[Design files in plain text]
§

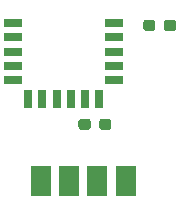
<source format=gbr>
G04 #@! TF.GenerationSoftware,KiCad,Pcbnew,(5.1.6)-1*
G04 #@! TF.CreationDate,2021-04-29T20:19:57-05:00*
G04 #@! TF.ProjectId,BEncoderBoard3(RN4871),42456e63-6f64-4657-9242-6f6172643328,rev?*
G04 #@! TF.SameCoordinates,Original*
G04 #@! TF.FileFunction,Paste,Top*
G04 #@! TF.FilePolarity,Positive*
%FSLAX46Y46*%
G04 Gerber Fmt 4.6, Leading zero omitted, Abs format (unit mm)*
G04 Created by KiCad (PCBNEW (5.1.6)-1) date 2021-04-29 20:19:57*
%MOMM*%
%LPD*%
G01*
G04 APERTURE LIST*
%ADD10R,1.800000X2.500000*%
%ADD11R,1.500000X0.700000*%
%ADD12R,0.700000X1.500000*%
G04 APERTURE END LIST*
G36*
G01*
X135845000Y-99043500D02*
X135845000Y-98568500D01*
G75*
G02*
X136082500Y-98331000I237500J0D01*
G01*
X136657500Y-98331000D01*
G75*
G02*
X136895000Y-98568500I0J-237500D01*
G01*
X136895000Y-99043500D01*
G75*
G02*
X136657500Y-99281000I-237500J0D01*
G01*
X136082500Y-99281000D01*
G75*
G02*
X135845000Y-99043500I0J237500D01*
G01*
G37*
G36*
G01*
X134095000Y-99043500D02*
X134095000Y-98568500D01*
G75*
G02*
X134332500Y-98331000I237500J0D01*
G01*
X134907500Y-98331000D01*
G75*
G02*
X135145000Y-98568500I0J-237500D01*
G01*
X135145000Y-99043500D01*
G75*
G02*
X134907500Y-99281000I-237500J0D01*
G01*
X134332500Y-99281000D01*
G75*
G02*
X134095000Y-99043500I0J237500D01*
G01*
G37*
D10*
X130893000Y-103632000D03*
X135693000Y-103632000D03*
X133293000Y-103632000D03*
X138093000Y-103632000D03*
G36*
G01*
X139570000Y-90661500D02*
X139570000Y-90186500D01*
G75*
G02*
X139807500Y-89949000I237500J0D01*
G01*
X140382500Y-89949000D01*
G75*
G02*
X140620000Y-90186500I0J-237500D01*
G01*
X140620000Y-90661500D01*
G75*
G02*
X140382500Y-90899000I-237500J0D01*
G01*
X139807500Y-90899000D01*
G75*
G02*
X139570000Y-90661500I0J237500D01*
G01*
G37*
G36*
G01*
X141320000Y-90661500D02*
X141320000Y-90186500D01*
G75*
G02*
X141557500Y-89949000I237500J0D01*
G01*
X142132500Y-89949000D01*
G75*
G02*
X142370000Y-90186500I0J-237500D01*
G01*
X142370000Y-90661500D01*
G75*
G02*
X142132500Y-90899000I-237500J0D01*
G01*
X141557500Y-90899000D01*
G75*
G02*
X141320000Y-90661500I0J237500D01*
G01*
G37*
D11*
X128592000Y-95036000D03*
X128592000Y-93836000D03*
X128592000Y-92636000D03*
X128592000Y-91436000D03*
X128592000Y-90236000D03*
X137092000Y-95036000D03*
X137092000Y-93836000D03*
X137092000Y-92636000D03*
X137092000Y-91436000D03*
X137092000Y-90236000D03*
D12*
X129842000Y-96686000D03*
X131042000Y-96686000D03*
X132242000Y-96686000D03*
X133442000Y-96686000D03*
X134642000Y-96686000D03*
X135842000Y-96686000D03*
M02*

</source>
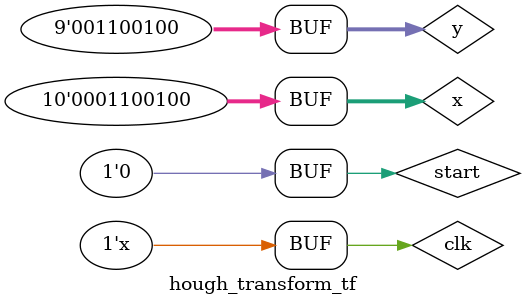
<source format=v>
`timescale 1ns / 1ps


module hough_transform_tf;

	// Inputs
	reg clk;
	reg start;
	reg [9:0] x;
	reg [8:0] y;

	// Outputs
	wire done;
	wire start_transmit;
	wire [7:0] transmit_angle;
	wire [12:0] transmit_r;
	// Instantiate the Unit Under Test (UUT)
	hough_transform_calculate uut (
		.clk(clk), 
		.start(start), 
		.done(done), 
		.x(x), 
		.y(y),
		.start_transmit(start_transmit),
		.transmit_r(transmit_r),
		.transmit_angle(transmit_angle)
	);

	always #5 clk=~clk;

	initial begin
		// Initialize Inputs
		clk = 0;
		start = 0;
		x = 100;
		y = 100;

		// Wait 100 ns for global reset to finish
		#100;
        
		// Add stimulus here
		start = 1;
		#10;
		start = 0;
	end
      
endmodule


</source>
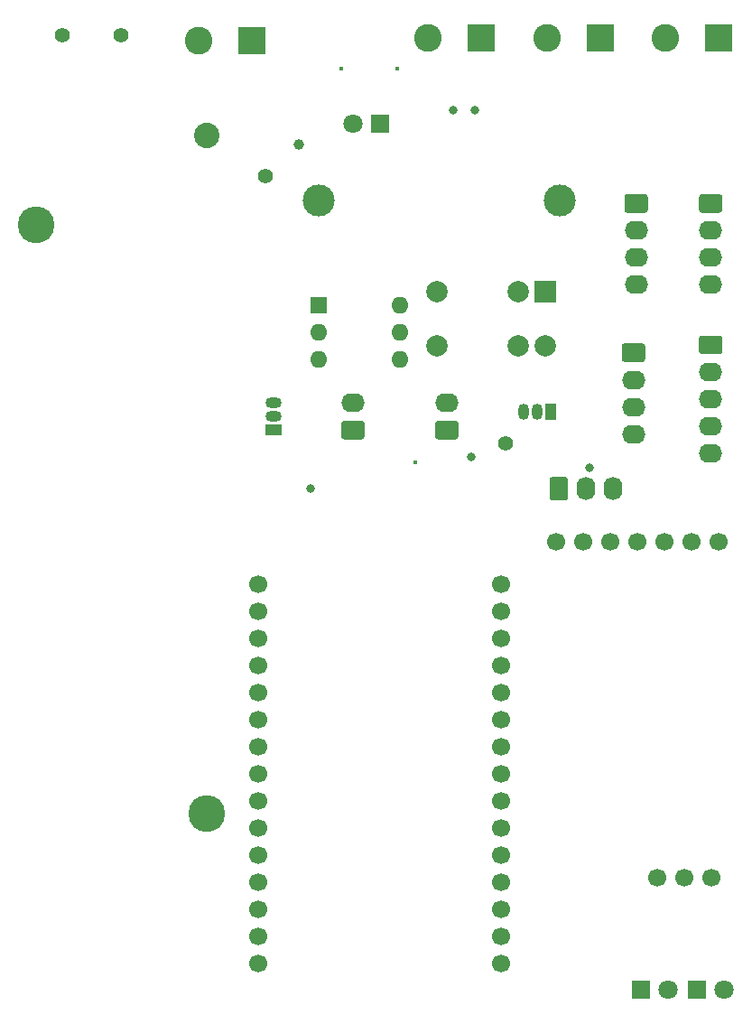
<source format=gbr>
%TF.GenerationSoftware,KiCad,Pcbnew,5.1.12-84ad8e8a86~92~ubuntu16.04.1*%
%TF.CreationDate,2022-03-26T09:40:31-03:00*%
%TF.ProjectId,BaseAurora,42617365-4175-4726-9f72-612e6b696361,rev?*%
%TF.SameCoordinates,Original*%
%TF.FileFunction,Soldermask,Bot*%
%TF.FilePolarity,Negative*%
%FSLAX46Y46*%
G04 Gerber Fmt 4.6, Leading zero omitted, Abs format (unit mm)*
G04 Created by KiCad (PCBNEW 5.1.12-84ad8e8a86~92~ubuntu16.04.1) date 2022-03-26 09:40:31*
%MOMM*%
%LPD*%
G01*
G04 APERTURE LIST*
%ADD10C,2.600000*%
%ADD11R,2.600000X2.600000*%
%ADD12O,2.190000X1.740000*%
%ADD13C,1.700000*%
%ADD14O,1.740000X2.190000*%
%ADD15C,2.390000*%
%ADD16C,3.450000*%
%ADD17R,1.050000X1.500000*%
%ADD18O,1.050000X1.500000*%
%ADD19O,1.600000X1.600000*%
%ADD20R,1.600000X1.600000*%
%ADD21R,1.500000X1.050000*%
%ADD22O,1.500000X1.050000*%
%ADD23C,2.000000*%
%ADD24R,2.000000X2.000000*%
%ADD25C,3.000000*%
%ADD26C,1.800000*%
%ADD27R,1.800000X1.800000*%
%ADD28C,0.800000*%
%ADD29C,0.400000*%
%ADD30C,1.400000*%
%ADD31C,1.000000*%
G04 APERTURE END LIST*
D10*
%TO.C,J7*%
X241875000Y-27500000D03*
D11*
X246875000Y-27500000D03*
%TD*%
D12*
%TO.C,J2*%
X257250000Y-66410000D03*
X257250000Y-63870000D03*
X257250000Y-61330000D03*
X257250000Y-58790000D03*
G36*
G01*
X256404999Y-55380000D02*
X258095001Y-55380000D01*
G75*
G02*
X258345000Y-55629999I0J-249999D01*
G01*
X258345000Y-56870001D01*
G75*
G02*
X258095001Y-57120000I-249999J0D01*
G01*
X256404999Y-57120000D01*
G75*
G02*
X256155000Y-56870001I0J249999D01*
G01*
X256155000Y-55629999D01*
G75*
G02*
X256404999Y-55380000I249999J0D01*
G01*
G37*
%TD*%
%TO.C,J5*%
X257250000Y-50620000D03*
X257250000Y-48080000D03*
X257250000Y-45540000D03*
G36*
G01*
X256404999Y-42130000D02*
X258095001Y-42130000D01*
G75*
G02*
X258345000Y-42379999I0J-249999D01*
G01*
X258345000Y-43620001D01*
G75*
G02*
X258095001Y-43870000I-249999J0D01*
G01*
X256404999Y-43870000D01*
G75*
G02*
X256155000Y-43620001I0J249999D01*
G01*
X256155000Y-42379999D01*
G75*
G02*
X256404999Y-42130000I249999J0D01*
G01*
G37*
%TD*%
D13*
%TO.C,U2*%
X257330000Y-106250000D03*
X254790000Y-106250000D03*
X252250000Y-106250000D03*
X242790000Y-74750000D03*
X245330000Y-74750000D03*
X247870000Y-74750000D03*
X250410000Y-74750000D03*
X252950000Y-74750000D03*
X255490000Y-74750000D03*
X258030000Y-74750000D03*
%TD*%
D14*
%TO.C,J10*%
X248080000Y-69750000D03*
X245540000Y-69750000D03*
G36*
G01*
X242130000Y-70595001D02*
X242130000Y-68904999D01*
G75*
G02*
X242379999Y-68655000I249999J0D01*
G01*
X243620001Y-68655000D01*
G75*
G02*
X243870000Y-68904999I0J-249999D01*
G01*
X243870000Y-70595001D01*
G75*
G02*
X243620001Y-70845000I-249999J0D01*
G01*
X242379999Y-70845000D01*
G75*
G02*
X242130000Y-70595001I0J249999D01*
G01*
G37*
%TD*%
D15*
%TO.C,BT1*%
X210000000Y-36650000D03*
D16*
X194000000Y-44980000D03*
X210000000Y-100180000D03*
%TD*%
D13*
%TO.C,U4*%
X214805000Y-78700000D03*
X214805000Y-81240000D03*
X214805000Y-83780000D03*
X214805000Y-86320000D03*
X214805000Y-88860000D03*
X214805000Y-91400000D03*
X214805000Y-93940000D03*
X214805000Y-96480000D03*
X214805000Y-99020000D03*
X214805000Y-101560000D03*
X214805000Y-104100000D03*
X214805000Y-106640000D03*
X214805000Y-109180000D03*
X214805000Y-111720000D03*
X214805000Y-114260000D03*
X237560000Y-114260000D03*
X237560000Y-111720000D03*
X237560000Y-109180000D03*
X237560000Y-106640000D03*
X237560000Y-104100000D03*
X237560000Y-101560000D03*
X237560000Y-99020000D03*
X237560000Y-96480000D03*
X237560000Y-93940000D03*
X237560000Y-91400000D03*
X237560000Y-88860000D03*
X237560000Y-86320000D03*
X237560000Y-83780000D03*
X237560000Y-81240000D03*
X237560000Y-78700000D03*
%TD*%
D17*
%TO.C,Q2*%
X242250000Y-62500000D03*
D18*
X239710000Y-62500000D03*
X240980000Y-62500000D03*
%TD*%
D19*
%TO.C,U3*%
X228120000Y-52500000D03*
X220500000Y-57580000D03*
X228120000Y-55040000D03*
X220500000Y-55040000D03*
X228120000Y-57580000D03*
D20*
X220500000Y-52500000D03*
%TD*%
D21*
%TO.C,Q1*%
X216250000Y-64250000D03*
D22*
X216250000Y-61710000D03*
X216250000Y-62980000D03*
%TD*%
D23*
%TO.C,K1*%
X231590000Y-51250000D03*
X231590000Y-56330000D03*
X239210000Y-51250000D03*
D24*
X241750000Y-51250000D03*
D23*
X239210000Y-56330000D03*
X241750000Y-56330000D03*
%TD*%
D12*
%TO.C,J9*%
X232500000Y-61710000D03*
G36*
G01*
X233345001Y-65120000D02*
X231654999Y-65120000D01*
G75*
G02*
X231405000Y-64870001I0J249999D01*
G01*
X231405000Y-63629999D01*
G75*
G02*
X231654999Y-63380000I249999J0D01*
G01*
X233345001Y-63380000D01*
G75*
G02*
X233595000Y-63629999I0J-249999D01*
G01*
X233595000Y-64870001D01*
G75*
G02*
X233345001Y-65120000I-249999J0D01*
G01*
G37*
%TD*%
%TO.C,J8*%
X223690000Y-61710000D03*
G36*
G01*
X224535001Y-65120000D02*
X222844999Y-65120000D01*
G75*
G02*
X222595000Y-64870001I0J249999D01*
G01*
X222595000Y-63629999D01*
G75*
G02*
X222844999Y-63380000I249999J0D01*
G01*
X224535001Y-63380000D01*
G75*
G02*
X224785000Y-63629999I0J-249999D01*
G01*
X224785000Y-64870001D01*
G75*
G02*
X224535001Y-65120000I-249999J0D01*
G01*
G37*
%TD*%
%TO.C,J4*%
X250250000Y-50620000D03*
X250250000Y-48080000D03*
X250250000Y-45540000D03*
G36*
G01*
X249404999Y-42130000D02*
X251095001Y-42130000D01*
G75*
G02*
X251345000Y-42379999I0J-249999D01*
G01*
X251345000Y-43620001D01*
G75*
G02*
X251095001Y-43870000I-249999J0D01*
G01*
X249404999Y-43870000D01*
G75*
G02*
X249155000Y-43620001I0J249999D01*
G01*
X249155000Y-42379999D01*
G75*
G02*
X249404999Y-42130000I249999J0D01*
G01*
G37*
%TD*%
%TO.C,J1*%
X250000000Y-64620000D03*
X250000000Y-62080000D03*
X250000000Y-59540000D03*
G36*
G01*
X249154999Y-56130000D02*
X250845001Y-56130000D01*
G75*
G02*
X251095000Y-56379999I0J-249999D01*
G01*
X251095000Y-57620001D01*
G75*
G02*
X250845001Y-57870000I-249999J0D01*
G01*
X249154999Y-57870000D01*
G75*
G02*
X248905000Y-57620001I0J249999D01*
G01*
X248905000Y-56379999D01*
G75*
G02*
X249154999Y-56130000I249999J0D01*
G01*
G37*
%TD*%
D25*
%TO.C,F2*%
X243100000Y-42750000D03*
X220500000Y-42750000D03*
%TD*%
D26*
%TO.C,D4*%
X223710000Y-35500000D03*
D27*
X226250000Y-35500000D03*
%TD*%
D26*
%TO.C,D2*%
X253290000Y-116750000D03*
D27*
X250750000Y-116750000D03*
%TD*%
D26*
%TO.C,D1*%
X258540000Y-116750000D03*
D27*
X256000000Y-116750000D03*
%TD*%
D11*
%TO.C,J3*%
X214250000Y-27750000D03*
D10*
X209250000Y-27750000D03*
%TD*%
D11*
%TO.C,J6*%
X235750000Y-27500000D03*
D10*
X230750000Y-27500000D03*
%TD*%
%TO.C,J11*%
X253000000Y-27500000D03*
D11*
X258000000Y-27500000D03*
%TD*%
D28*
X245900000Y-67750000D03*
D29*
X229500000Y-67250000D03*
X222625001Y-30375001D03*
X227874999Y-30375001D03*
D30*
X196450000Y-27250000D03*
X201900000Y-27250000D03*
D31*
X218600000Y-37450000D03*
D30*
X238000000Y-65500000D03*
D28*
X233120001Y-34296250D03*
X234750000Y-66750000D03*
D30*
X215499999Y-40450001D03*
D28*
X219750000Y-69750000D03*
X235112500Y-34296250D03*
M02*

</source>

§

### ASSIGNED TASK
Transcribe only the lines above that start at the line containing "X142132500Y-89949000D01*" and end at the line containing "wire [12:0] transmit_r;". Omit pictures.

### YOUR SOLUTION
X142132500Y-89949000D01*
G75*
G02*
X142370000Y-90186500I0J-237500D01*
G01*
X142370000Y-90661500D01*
G75*
G02*
X142132500Y-90899000I-237500J0D01*
G01*
X141557500Y-90899000D01*
G75*
G02*
X141320000Y-90661500I0J237500D01*
G01*
G37*
D11*
X128592000Y-95036000D03*
X128592000Y-93836000D03*
X128592000Y-92636000D03*
X128592000Y-91436000D03*
X128592000Y-90236000D03*
X137092000Y-95036000D03*
X137092000Y-93836000D03*
X137092000Y-92636000D03*
X137092000Y-91436000D03*
X137092000Y-90236000D03*
D12*
X129842000Y-96686000D03*
X131042000Y-96686000D03*
X132242000Y-96686000D03*
X133442000Y-96686000D03*
X134642000Y-96686000D03*
X135842000Y-96686000D03*
M02*

</source>
<source format=v>
`timescale 1ns / 1ps


module hough_transform_tf;

	// Inputs
	reg clk;
	reg start;
	reg [9:0] x;
	reg [8:0] y;

	// Outputs
	wire done;
	wire start_transmit;
	wire [7:0] transmit_angle;
	wire [12:0] transmit_r;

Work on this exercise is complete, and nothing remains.